La confédération reconnaît cependant un mérite au document : reconnaître que “les politiques d’allègements de cotisation peuvent avoir conduit à une sur-spécialisation dans certains types d’emplois ou de secteurs à bas salaires” et “appuyer les propositions CGT pour sortir les entreprises de leur addiction aux exonérations de cotisations, de la sous-traitance en cascade et des bas salaires”.

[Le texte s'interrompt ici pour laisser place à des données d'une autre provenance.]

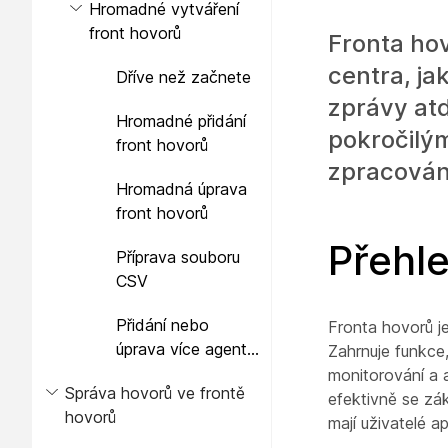
Hromadné vytváření
front hovorů
Fronta hov
centra, ja
Dříve než začnete
zprávy atd
Hromadné přidání
pokročilým
front hovorů
zpracován
Hromadná úprava
front hovorů
Přehl
Příprava souboru
CSV
Přidání nebo
Fronta hovorů j
úprava více agentů
Zahrnuje funkce
50 současně
monitorování a a
Správa hovorů ve frontě
efektivně se zá
hovorů
mají uživatelé a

L’Unsa a montré aussi son insatisfaction : “Même si certaines pistes du rapport sont intéressantes, il faudra aller beaucoup plus loin pour améliorer le niveau de vie des travailleurs. Si la recommandation centrale est pertinente – l’UNSA appuie en effet la fin de ces exonérations au-delà de 2,5 SMIC – elle raisonne à budget constant. De ce fait, elle ne réduit pas le coût considérable et sans cesse croissant de ce dispositif d’aide aux entreprises. Au-delà des exonérations de cotisations sociales, l’UNSA regrette que le rapport propose peu de suggestions pour améliorer le revenu disponible et le reste à vivre des travailleurs pauvres et modestes. Rien par exemple sur l’amélioration du dispositif de la prime d’activité”.

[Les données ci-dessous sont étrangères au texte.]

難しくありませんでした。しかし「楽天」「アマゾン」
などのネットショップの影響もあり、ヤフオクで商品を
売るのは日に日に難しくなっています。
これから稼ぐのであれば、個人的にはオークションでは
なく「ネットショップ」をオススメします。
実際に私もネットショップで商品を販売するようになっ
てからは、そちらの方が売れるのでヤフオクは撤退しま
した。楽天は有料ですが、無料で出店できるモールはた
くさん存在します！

Enfin, si les deux économistes auteurs du rapport savent bien que les syndicats revendiquent une mise sous conditions écologiques et sociales de ces exonérations, ils n’ont formulé aucune proposition dans ce sens. Pour l’heure, la balle est dans le camp du gouvernement. La nouvelle ministre du Travail, Astrid Panosyan-Bouvet a indiqué la semaine dernière sur France info qu’elle tiendrait compte des préconisations du rapport. Il semble que le projet de PLFSS (projet de loi de financement de la sécurité sociale) pourrait retenir un dispositif unique de réduction générale dégressive des cotisations patronales jusqu’à 3 fois le SMIC (lire notre brève dans cette édition). Reste à voir quels arbitrages seront retenus entre exonérations patronales, améliorations salariales et baisse du chômage.